■ **Aim of the exercise**: An exact copy of all the data, minus the images, is required.

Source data
• • • • •

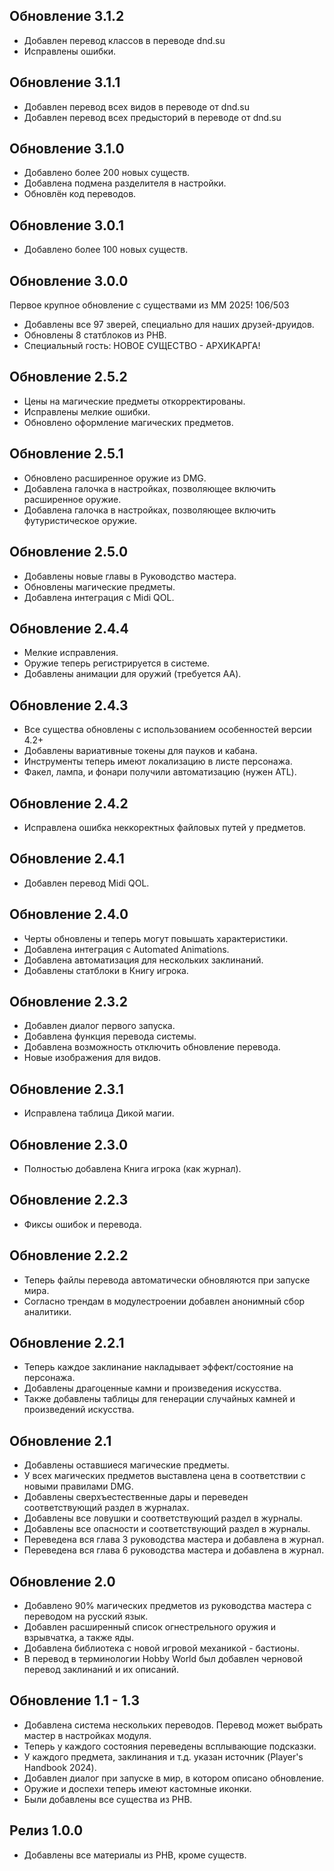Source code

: ## Обновление 3.1.2
* Добавлен перевод классов в переводе dnd.su
* Исправлены ошибки.
## Обновление 3.1.1
* Добавлен перевод всех видов в переводе от dnd.su
* Добавлен перевод всех предысторий в переводе от dnd.su
## Обновление 3.1.0
* Добавлено более 200 новых существ.
* Добавлена подмена разделителя в настройки.
* Обновлён код переводов.
## Обновление 3.0.1
* Добавлено более 100 новых существ.
## Обновление 3.0.0
Первое крупное обновление с существами из MM 2025! 106/503
* Добавлены все 97 зверей, специально для наших друзей-друидов.
* Обновлены 8 статблоков из PHB.
* Специальный гость: НОВОЕ СУЩЕСТВО - АРХИКАРГА!
## Обновление 2.5.2
* Цены на магические предметы откорректированы.
* Исправлены мелкие ошибки.
* Обновлено оформление магических предметов.
## Обновление 2.5.1
* Обновлено расширенное оружие из DMG.
* Добавлена галочка в настройках, позволяющее включить расширенное оружие.
* Добавлена галочка в настройках, позволяющее включить футуристическое оружие.
## Обновление 2.5.0
* Добавлены новые главы в Руководство мастера.
* Обновлены магические предметы.
* Добавлена интеграция с Midi QOL.
## Обновление 2.4.4
* Мелкие исправления.
* Оружие теперь регистрируется в системе.
* Добавлены анимации для оружий (требуется AA).
## Обновление 2.4.3
* Все существа обновлены с использованием особенностей версии 4.2+
* Добавлены вариативные токены для пауков и кабана.
* Инструменты теперь имеют локализацию в листе персонажа.
* Факел, лампа, и фонари получили автоматизацию (нужен ATL).
## Обновление 2.4.2
* Исправлена ошибка неккоректных файловых путей у предметов.
## Обновление 2.4.1
* Добавлен перевод Midi QOL.
## Обновление 2.4.0
* Черты обновлены и теперь могут повышать характеристики.
* Добавлена интеграция с Automated Animations.
* Добавлена автоматизация для нескольких заклинаний.
* Добавлены статблоки в Книгу игрока.
## Обновление 2.3.2
* Добавлен диалог первого запуска.
* Добавлена функция перевода системы.
* Добавлена возможность отключить обновление перевода.
* Новые изображения для видов.
## Обновление 2.3.1
* Исправлена таблица Дикой магии.
## Обновление 2.3.0
* Полностью добавлена Книга игрока (как журнал).
## Обновление 2.2.3
* Фиксы ошибок и перевода.
## Обновление 2.2.2
* Теперь файлы перевода автоматически обновляются при запуске мира. 
* Согласно трендам в модулестроении добавлен анонимный сбор аналитики.
## Обновление 2.2.1
* Теперь каждое заклинание накладывает эффект/состояние на персонажа.
* Добавлены драгоценные камни и произведения искусства.
* Также добавлены таблицы для генерации случайных камней и произведений искусства.
## Обновление 2.1
* Добавлены оставшиеся магические предметы. 
* У всех магических предметов выставлена цена в соответствии с новыми правилами DMG.
* Добавлены сверхъестественные дары и переведен соответствующий раздел в журналах.
* Добавлены все ловушки и соответствующий раздел в журналы.
* Добавлены все опасности и соответствующий раздел в журналы.
* Переведена вся глава 3 руководства мастера и добавлена в журнал.
* Переведена вся глава 6 руководства мастера и добавлена в журнал.
## Обновление 2.0
* Добавлено 90% магических предметов из руководства мастера с переводом на русский язык.
* Добавлен расширенный список огнестрельного оружия и взрывчатка, а также яды.
* Добавлена библиотека с новой игровой механикой - бастионы. 
* В перевод в терминологии Hobby World был добавлен черновой перевод заклинаний и их описаний.
## Обновление 1.1 - 1.3
* Добавлена система нескольких переводов. Перевод может выбрать мастер в настройках модуля.
* Теперь у каждого состояния переведены всплывающие подсказки.
* У каждого предмета, заклинания и т.д. указан источник (Player's Handbook 2024).
* Добавлен диалог при запуске в мир, в котором описано обновление.
* Оружие и доспехи теперь имеют кастомные иконки.
* Были добавлены все существа из PHB.
## Релиз 1.0.0
* Добавлены все материалы из PHB, кроме существ.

• • • • •

■ **Answer box**:
Source code

: ## Обновление 3.1.2
* Добавлен перевод классов в переводе dnd.su
* Исправлены ошибки.
## Обновление 3.1.1
* Добавлен перевод всех видов в переводе от dnd.su
* Добавлен перевод всех предысторий в переводе от dnd.su
## Обновление 3.1.0
* Добавлено более 200 новых существ.
* Добавлена подмена разделителя в настройки.
* Обновлён код переводов.
## Обновление 3.0.1
* Добавлено более 100 новых существ.
## Обновление 3.0.0
Первое крупное обновление с существами из MM 2025! 106/503
* Добавлены все 97 зверей, специально для наших друзей-друидов.
* Обновлены 8 статблоков из PHB.
* Специальный гость: НОВОЕ СУЩЕСТВО - АРХИКАРГА!
## Обновление 2.5.2
* Цены на магические предметы откорректированы.
* Исправлены мелкие ошибки.
* Обновлено оформление магических предметов.
## Обновление 2.5.1
* Обновлено расширенное оружие из DMG.
* Добавлена галочка в настройках, позволяющее включить расширенное оружие.
* Добавлена галочка в настройках, позволяющее включить футуристическое оружие.
## Обновление 2.5.0
* Добавлены новые главы в Руководство мастера.
* Обновлены магические предметы.
* Добавлена интеграция с Midi QOL.
## Обновление 2.4.4
* Мелкие исправления.
* Оружие теперь регистрируется в системе.
* Добавлены анимации для оружий (требуется AA).
## Обновление 2.4.3
* Все существа обновлены с использованием особенностей версии 4.2+
* Добавлены вариативные токены для пауков и кабана.
* Инструменты теперь имеют локализацию в листе персонажа.
* Факел, лампа, и фонари получили автоматизацию (нужен ATL).
## Обновление 2.4.2
* Исправлена ошибка неккоректных файловых путей у предметов.
## Обновление 2.4.1
* Добавлен перевод Midi QOL.
## Обновление 2.4.0
* Черты обновлены и теперь могут повышать характеристики.
* Добавлена интеграция с Automated Animations.
* Добавлена автоматизация для нескольких заклинаний.
* Добавлены статблоки в Книгу игрока.
## Обновление 2.3.2
* Добавлен диалог первого запуска.
* Добавлена функция перевода системы.
* Добавлена возможность отключить обновление перевода.
* Новые изображения для видов.
## Обновление 2.3.1
* Исправлена таблица Дикой магии.
## Обновление 2.3.0
* Полностью добавлена Книга игрока (как журнал).
## Обновление 2.2.3
* Фиксы ошибок и перевода.
## Обновление 2.2.2
* Теперь файлы перевода автоматически обновляются при запуске мира. 
* Согласно трендам в модулестроении добавлен анонимный сбор аналитики.
## Обновление 2.2.1
* Теперь каждое заклинание накладывает эффект/состояние на персонажа.
* Добавлены драгоценные камни и произведения искусства.
* Также добавлены таблицы для генерации случайных камней и произведений искусства.
## Обновление 2.1
* Добавлены оставшиеся магические предметы. 
* У всех магических предметов выставлена цена в соответствии с новыми правилами DMG.
* Добавлены сверхъестественные дары и переведен соответствующий раздел в журналах.
* Добавлены все ловушки и соответствующий раздел в журналы.
* Добавлены все опасности и соответствующий раздел в журналы.
* Переведена вся глава 3 руководства мастера и добавлена в журнал.
* Переведена вся глава 6 руководства мастера и добавлена в журнал.
## Обновление 2.0
* Добавлено 90% магических предметов из руководства мастера с переводом на русский язык.
* Добавлен расширенный список огнестрельного оружия и взрывчатка, а также яды.
* Добавлена библиотека с новой игровой механикой - бастионы. 
* В перевод в терминологии Hobby World был добавлен черновой перевод заклинаний и их описаний.
## Обновление 1.1 - 1.3
* Добавлена система нескольких переводов. Перевод может выбрать мастер в настройках модуля.
* Теперь у каждого состояния переведены всплывающие подсказки.
* У каждого предмета, заклинания и т.д. указан источник (Player's Handbook 2024).
* Добавлен диалог при запуске в мир, в котором описано обновление.
* Оружие и доспехи теперь имеют кастомные иконки.
* Были добавлены все существа из PHB.
## Релиз 1.0.0
* Добавлены все материалы из PHB, кроме существ.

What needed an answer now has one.